Lelaki itu, jika sedang di rumah, sambil tiduran atau sambil
pura-pura bercakap-cakap dengan aksara-aksara itu suka menguping pembicaraan
mereka. Ia dengar pembantahan itu ributnya bukan main. Tetapi ia tidak pernah
bisa memahaminya, menghayatinya, mungkin. Pada saat-saat tertentu ia memang
merasa terganggu oleh cekcok itu. Oleh karenanya ia sangat sering susah tidur.
Tetapi dokter hanya memberikan beberapa obat tidur setiap kali badannya yang
kurus itu merasa meriang. Dan bahkan Apoteker kenalannya yang menjadi sahabatnya
sejak sekolah rendah juga tidak berani memberikan obat tidur. “Nanti Apoteker
kami ditutup kalau ketahuan memberikan obat tidur tanpa resep dokter.” Katanya
selalu.
Malam itu juga, yakni ketika lelaki itu tidak berada di kamar.
Tepat di bawah jendela ada sekuntum bunga wijaya kusuma yang sedang mekar.

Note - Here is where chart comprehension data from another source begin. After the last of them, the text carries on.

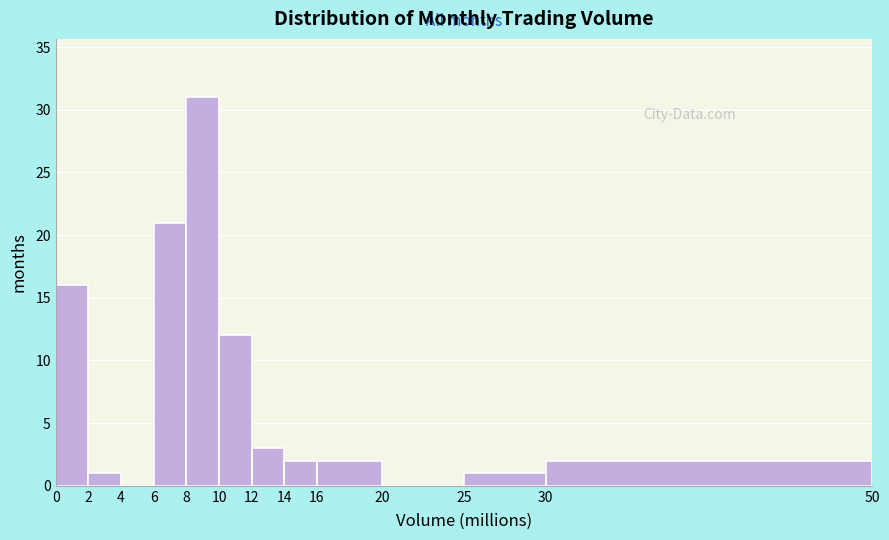

Reading left to right, transcribe this chart: for each bar, give the range it covers on the x-axis and its height. The values are not printed on the chart, so give them approximately, as read against the axis.

0 to 2: 16
2 to 4: 1
4 to 6: 0
6 to 8: 21
8 to 10: 31
10 to 12: 12
12 to 14: 3
14 to 16: 2
16 to 20: 2
20 to 25: 0
25 to 30: 1
30 to 50: 2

Sangat hati-hati, oleh waktu, ia memang hanya diberi jatah malam hari untuk
mekar. Jika kebetulan lelaki itu di kamar, ia suka menyingsingkan gorden atau
menyaksikan tontonan yang menakjubkan itu. “Kesabaran,” kataku sendiri hampir
tak ku dengarkan. “Bukan keindahan.” Katanya membantah dirinya sendiri.

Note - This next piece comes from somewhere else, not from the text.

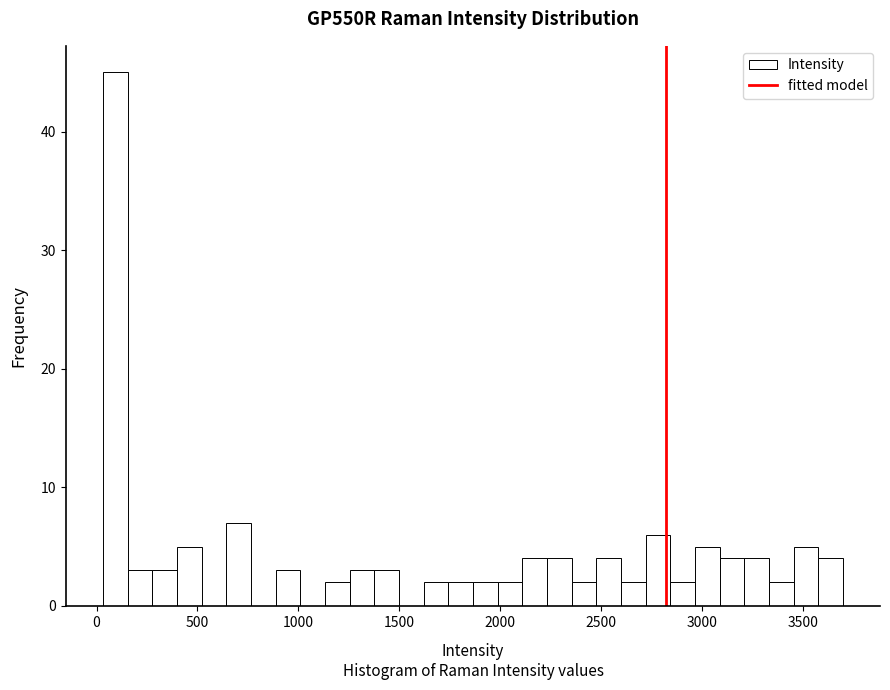

Around what value on the x-axis is the tallest bar? Give the approximate position of its centre, as read against the axis.

100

“Permainan.” Bisik lelaki itu jauh dalam hatinya sambil sesekali menoleh ke
arah jarum detik jam yang tak pernah berhenti berputar. Bunga yang mekar sangat
hati-hati itu seperti merasakan hidupnya yang nyerinya hampir tak tertahankan,
yang hanya bisa dihayati dan dipahami oleh jam dan kalender.
Kalender dan jam memperdebatkan masalah itu. “Itu proses
kelahiran.” Kata Jam. “Bukan, itu upacara kematian.” Kate Kalender. Tiba-tiba
kamar jadi sangat gaduh lantaran semua barang yang berada di rak buku itu
berteriak-teriak meminta agar perdebatan yang tak menentu dan membuang-buang
waktu itu dihentikan saja. “Membuang-buang waktu?” malah tambah berhujung
pangkal pertengkaran mereka.
Sayang, kali ini lelaki yang suka nguping itu sedang tidak ada di
kamar. Ia tidak dapat menyaksikan bagaimana bunga yang di bawah jendela itu
hati-hati sekali mekar di awal malam dan menjelang pagi. Kuntum-kuntum dengan
hati-hati sekali mengatup lagi dan menjadi layu. Ia tidak mendengar bagaimana
jam dan kalender itu begitu sengit bertengkar sehingga letih dan akhirnya
memutuskan untuk meminta pertimbangan kepada si lelaki itu, tetapi tidak ada
yang tahu kapan ia kembali lagi ke kamarnya.